There were several ways to interpret recent remarks by Russian President Vladimir Putin, who used a speech to his country’s parliament to take a swipe at the growing number of domestic companies hiring foreign executives to fill their management ranks. It could have simply been an effort to stir up nationalism before Presidential elections in March, or a sign that the increasingly frosty political climate between Russia and the West is beginning to spill over into business. Or perhaps it was both.
Whatever the interpretation, European executives are growing increasingly wary of Putin’s influence on corporate affairs. The blurring of lines between politics and business was made clear earlier this year when two major Europe-based oil groups — Royal Dutch Shell and BP — ceded control of assets in Russia under state pressure, which consigned those companies to a much smaller supporting role in the country’s natural-resources industries.
Yet widespread divestment isn’t in the cards, because the EU and Russia need each other. The EU is Russia’s main trading partner (as the largest consumer of its energy products), while Russia is the EU’s third most important partner, after the United States and China.
Putin’s saber rattling, meanwhile, comes at a time when many Russian companies are edging closer to the West. Of the 21 initial public offerings of Russian companies last year, only 7 were launched in Moscow, compared with 5 that were dual Moscow-London listings, 3 solely in London, and 1 in New York. For Russia’s more ambitious companies, a listing abroad on the world’s biggest exchanges conveys at least the appearance of modern, Western governance.

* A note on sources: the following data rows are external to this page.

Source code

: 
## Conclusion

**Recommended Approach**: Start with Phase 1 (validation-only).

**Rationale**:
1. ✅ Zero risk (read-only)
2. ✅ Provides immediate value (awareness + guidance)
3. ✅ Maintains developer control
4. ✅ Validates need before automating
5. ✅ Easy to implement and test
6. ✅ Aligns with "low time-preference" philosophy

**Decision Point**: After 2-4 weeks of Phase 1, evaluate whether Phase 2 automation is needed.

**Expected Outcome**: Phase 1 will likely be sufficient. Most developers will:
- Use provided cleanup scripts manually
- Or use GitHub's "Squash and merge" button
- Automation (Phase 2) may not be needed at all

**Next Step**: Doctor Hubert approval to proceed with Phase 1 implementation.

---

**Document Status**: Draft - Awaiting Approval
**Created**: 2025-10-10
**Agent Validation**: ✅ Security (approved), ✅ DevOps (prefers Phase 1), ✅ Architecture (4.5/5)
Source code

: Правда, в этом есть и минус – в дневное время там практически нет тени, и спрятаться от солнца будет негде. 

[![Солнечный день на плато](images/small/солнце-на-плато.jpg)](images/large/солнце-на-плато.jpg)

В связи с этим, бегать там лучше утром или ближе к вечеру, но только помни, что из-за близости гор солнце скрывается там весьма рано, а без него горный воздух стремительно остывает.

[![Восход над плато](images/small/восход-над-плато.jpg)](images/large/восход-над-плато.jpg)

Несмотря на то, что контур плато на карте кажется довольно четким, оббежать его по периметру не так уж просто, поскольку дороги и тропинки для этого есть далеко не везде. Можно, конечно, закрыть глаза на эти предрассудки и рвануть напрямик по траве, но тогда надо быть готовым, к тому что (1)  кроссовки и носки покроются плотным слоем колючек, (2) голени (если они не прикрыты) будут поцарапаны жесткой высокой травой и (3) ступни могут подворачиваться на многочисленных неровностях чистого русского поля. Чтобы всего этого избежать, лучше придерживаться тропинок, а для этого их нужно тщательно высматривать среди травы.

One Russian company that has worked harder than most at Westernizing itself is aluminum maker United Co. Rusal. With great fanfare, it has been implementing a new governance structure — partly to meet loan requirements set by the European Investment Bank and partly to make itself more appealing to Western investors before an eventual IPO in London. A key element of the program includes the appointment of former Standard Chartered Bank CFO Nigel Kenny and former U.S. Ambassador to the UK Philip Lader as nonexecutive directors.
At this point, Western expatriates aren’t packing their bags and leaving Russia en masse. But as one expat executive told The Moscow Times, a local newspaper published in English, on the day of Putin’s speech: “[His remarks were] a suggestion to industry, but a suggestion by Putin carries enough weight on its own.”
Janet Kersnar is editor-in-chief of CFO Europe.